U.S. colleges and universities appear to be declining their traditional practice of inviting the sitting president to deliver commencement speeches.
So far this year President Trump has only announced plans to address Liberty University, an evangelical institution in Lynchburg, Va., according to The College Fix.
That’s a contrast to his predecessor’s experience. By the end of March 2009, the first year Barack Obama was in office, he had already announced that he would be the commencement speaker at three prominent universities, University of Notre Dame, Arizona State University and the United States Naval Academy.
During his two terms in office, Obama gave a total of 24 commencement addresses, according to FiveThirtyEight. He spoke at a wide range of schools that included public and private institutions, historically black colleges and universities and multiple service academies.
The White House did not immediately respond to questions about how many speaking invitations Trump has received or intends to accept.
American academia is overwhelmingly opposed to Trump and his policies, with many university leaders having spoken out frequently against Trump’s immigration policies.
Harvard University President Drew Faust, in a January statement, affirmed the institution’s commitment to its international affiliates, calling them vital.

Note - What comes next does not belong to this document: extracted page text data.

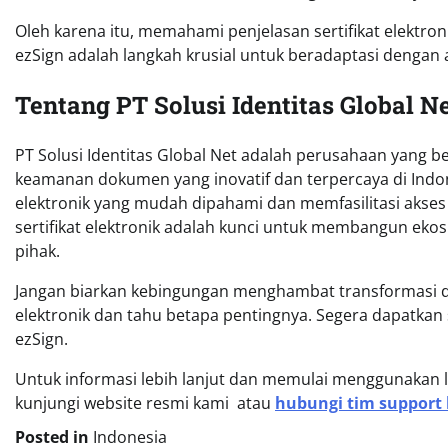
Oleh karena itu, memahami penjelasan sertifikat elektron
ezSign adalah langkah krusial untuk beradaptasi dengan a
Tentang PT Solusi Identitas Global N
PT Solusi Identitas Global Net adalah perusahaan yang b
keamanan dokumen yang inovatif dan terpercaya di Indon
elektronik yang mudah dipahami dan memfasilitasi akses
sertifikat elektronik adalah kunci untuk membangun ekos
pihak.
Jangan biarkan kebingungan menghambat transformasi digi
elektronik dan tahu betapa pentingnya. Segera dapatkan
ezSign.
Untuk informasi lebih lanjut dan memulai menggunakan l
kunjungi website resmi kami atau
hubungi tim support
Posted in
Indonesia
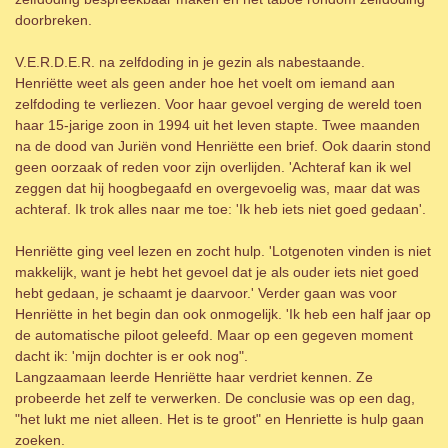
doorbreken.
V.E.R.D.E.R. na zelfdoding in je gezin als nabestaande.
Henriëtte weet als geen ander hoe het voelt om iemand aan
zelfdoding te verliezen. Voor haar gevoel verging de wereld toen
haar 15-jarige zoon in 1994 uit het leven stapte. Twee maanden
na de dood van Juriën vond Henriëtte een brief. Ook daarin stond
geen oorzaak of reden voor zijn overlijden. 'Achteraf kan ik wel
zeggen dat hij hoogbegaafd en overgevoelig was, maar dat was
achteraf. Ik trok alles naar me toe: 'Ik heb iets niet goed gedaan'.
Henriëtte ging veel lezen en zocht hulp. 'Lotgenoten vinden is niet
makkelijk, want je hebt het gevoel dat je als ouder iets niet goed
hebt gedaan, je schaamt je daarvoor.' Verder gaan was voor
Henriëtte in het begin dan ook onmogelijk. 'Ik heb een half jaar op
de automatische piloot geleefd. Maar op een gegeven moment
dacht ik: 'mijn dochter is er ook nog".
Langzaamaan leerde Henriëtte haar verdriet kennen. Ze
probeerde het zelf te verwerken. De conclusie was op een dag,
"het lukt me niet alleen. Het is te groot" en Henriette is hulp gaan
zoeken.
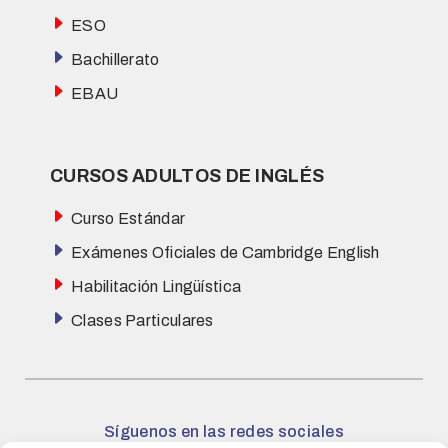
ESO
Bachillerato
EBAU
CURSOS ADULTOS DE INGLÉS
Curso Estándar
Exámenes Oficiales de Cambridge English
Habilitación Lingüística
Clases Particulares
Síguenos en las redes sociales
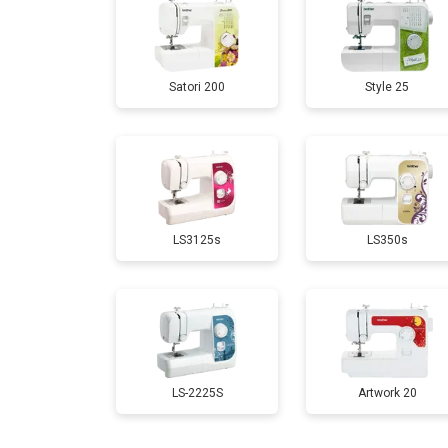
Satori 200
Style 25
LS3125s
LS350s
LS-2225S
Artwork 20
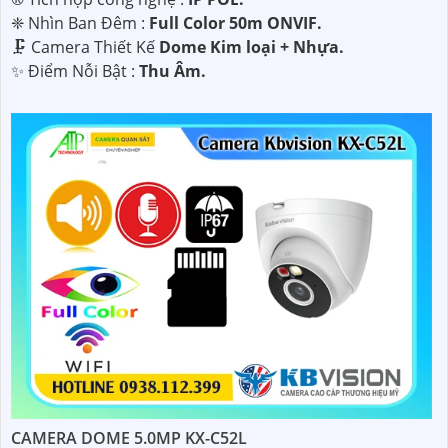
❈ Nhìn Ban Đêm :
Full Color 50m ONVIF.
🗜️ Camera Thiết Kế
Dome Kim loại + Nhựa.
️✨ Điểm Nỗi Bật :
Thu Âm.
CAMERA DOME 5.0MP KX-C52L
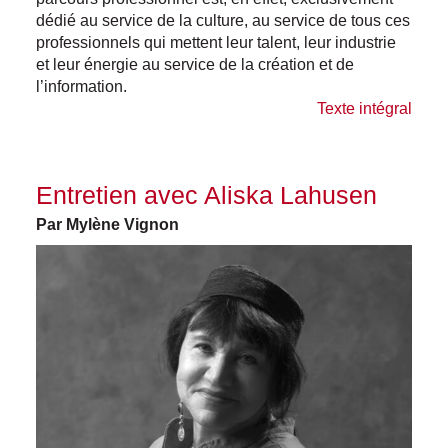
dédié au service de la culture, au service de tous ces
professionnels qui mettent leur talent, leur industrie
et leur énergie au service de la création et de
l’information.
Texte intégral
Entretien avec Aliska Lahusen
Par Mylène Vignon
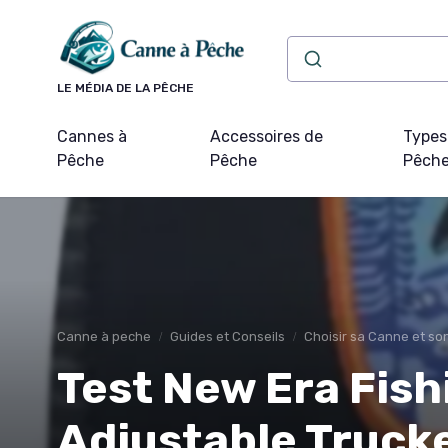
Panneau de gestion des cookies
LE MÉDIA DE LA PÊCHE
Cannes à
Accessoires de
Types
Pêche
Pêche
Pêch
Canne à peche
Guides et Conseils
Choisir sa Canne et s
Test New Era Fish
Adjustable Trucker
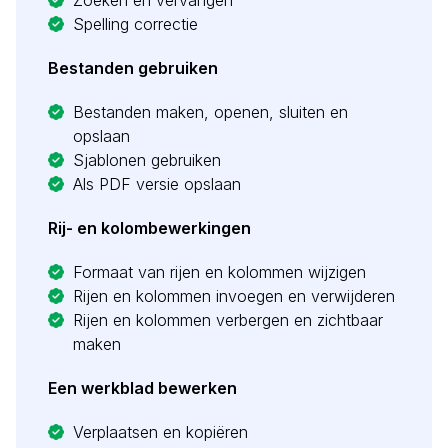
Zoeken en vervangen
Spelling correctie
Bestanden gebruiken
Bestanden maken, openen, sluiten en
opslaan
Sjablonen gebruiken
Als PDF versie opslaan
Rij- en kolombewerkingen
Formaat van rijen en kolommen wijzigen
Rijen en kolommen invoegen en verwijderen
Rijen en kolommen verbergen en zichtbaar
maken
Een werkblad bewerken
Verplaatsen en kopiëren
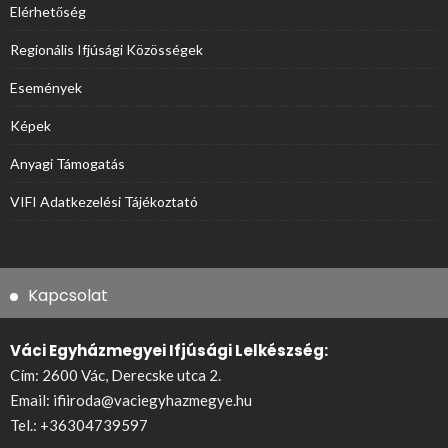
Elérhetőség
Regionális Ifjúsági Közösségek
Események
Képek
Anyagi Támogatás
VIFI Adatkezelési Tájékoztató
Kapcsolat
Váci Egyházmegyei Ifjúsági Lelkészség:
Cím: 2600 Vác, Derecske utca 2.
Email:
ifiiroda@vaciegyhazmegye.hu
Tel.:
+36304739597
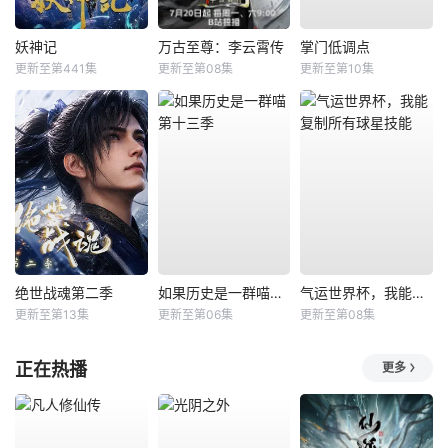
妖神记
万古至尊：李云霄传
掌门低调点
更新至第441集
更新至第08集
更新至第10集
绝世战魂第二季
如果历史是一群喵第十三季
气运世界杯，我能复制所有球星技能
更新至第13集
更新至第06集
更新至第08集
正在热播
更多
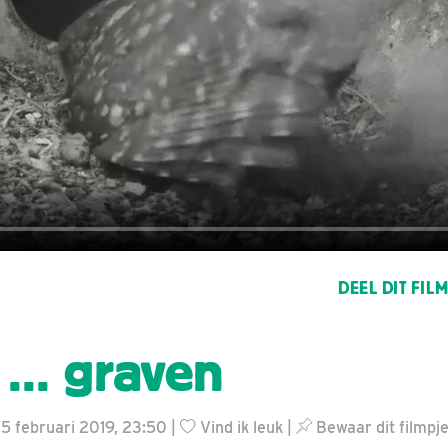
DEEL DIT FIL
... graven
25 februari 2019, 23:50 |
Vind ik leuk
|
Bewaar dit filmpj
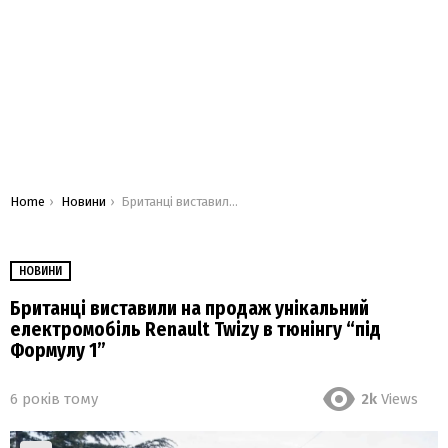
You are here:
Home
Новини
Британці виставили на продаж унікальний електромобіль Renault Twizy в тюнінгу “під Формулу 1”
НОВИНИ
Британці виставили на продаж унікальний
електромобіль Renault Twizy в тюнінгу “під
Формулу 1”
6 років тому
2k
Views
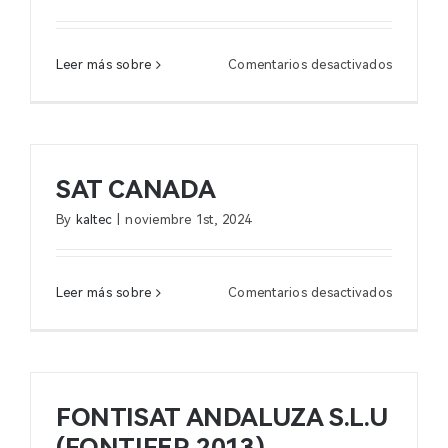
en
Leer más sobre
Comentarios desactivados
EQUIPAM
RAMOS
SAT CANADA
By
kaltec
|
noviembre 1st, 2024
en
Leer más sobre
Comentarios desactivados
SAT
CANADA
FONTISAT ANDALUZA S.L.U
(FONTIFER 2013)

“Nearly half of the deans of Harvard’s schools are immigrants — from India, China, Northern Ireland, Jamaica and Iran,” Faust wrote in an email to the university, according to the Harvard Crimson. “Benefiting from the talents and energy, the knowledge and ideas of people from nations around the globe is not just a vital interest of the University; it long has been, and it fully remains, a vital interest of our nation.”
Michael Drake, president of Ohio State University, said in an email to students that the school is “committed to protecting the information of all of our students, regardless of immigration status” and that “undocumented students are entitled to all of the rights and privileges of other students at Ohio State.”
Even students at Liberty University, a prominent evangelical school that has hosted multiple presidential candidates throughout the campaign, are unhappy Trump will speak at their commencement.
“It’s disappointing,” Dustin Wahl, a junior who helped gather about 2,000 student signatures on an anti-Trump petition after the “Access Hollywood” tape came out in October, said to the Washington Post.
“I think a commencement speaker is supposed to be someone students can look up to and respect and aspire to be like one day. And I don’t think we live in a world right now where the president of the United States fits that criteria.”